It would be reassuring to know there is awareness of our needs and our wishes for the future. We will experience the same changes as in the general population. Our health is likely to decline, age onset conditions will develop and we are likely to lean more heavily on others for support.
We have looked to research to help us understand how our differences will affect our old age, but there is none. So I hope to contribute to building a bank of anecdotal evidence, which can be used to light the direction of travel for researchers and providers of services to autistic adults, as we grow older.
The middle aged with Asperger’s syndrome are an almost invisible minority within the general population. In the early era of autism awareness, the diagnosis for autism was narrowly focussed on those with intellectual disabilities. Children with Asperger’s syndrome, having the normal range of intellectual capabilities frequently went undiagnosed. They – we – grew up carrying various labels, from the relatively benign “quirky, nerdy” and “odd”, to the life altering, such as “schizophrenic”.
For those of us diagnosed in adulthood, it can open the door to information and with that, context. We can review our lives and measure them against our contemporaries, autistic or otherwise. Our experiences influence conscious preferences and how we make practical day to day decisions. But they also burn pathways into our memories, forging the more subtle facets of being human, such as outlook and philosophy.
Now we are in middle age.
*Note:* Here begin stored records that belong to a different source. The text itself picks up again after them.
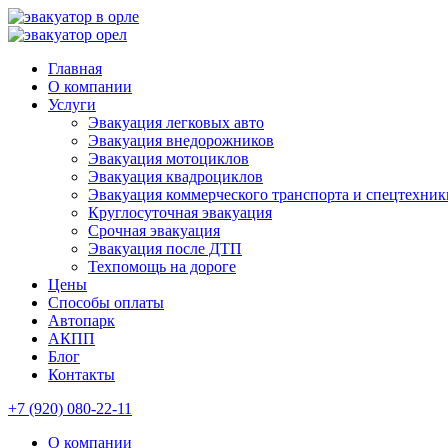
Главная
О компании
Услуги
Эвакуация легковых авто
Эвакуация внедорожников
Эвакуация мотоциклов
Эвакуация квадроциклов
Эвакуация коммерческого транспорта и спецтехник
Круглосуточная эвакуация
Срочная эвакуация
Эвакуация после ДТП
Техпомощь на дороге
Цены
Способы оплаты
Автопарк
АКПП
Блог
Контакты
+7 (920) 080-22-11
О компании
Most of us have learned to blend in, mask our differences and as we grow older, we live with the consequences. Adapting to survive can take its toll on health and mental equilibrium, but we manage.
So what is life actually like, as our lives move inexorably through middle age towards the day when we realise we have become old? How have our experiences affected the way we perceive the world and our place in it?
However we analyse our present, the future is less clear. We are the first generation of people approaching retirement, diagnosed with AS and entitled to services geared to our needs. Yet there has been little preparation and no guidance into how to provide for us.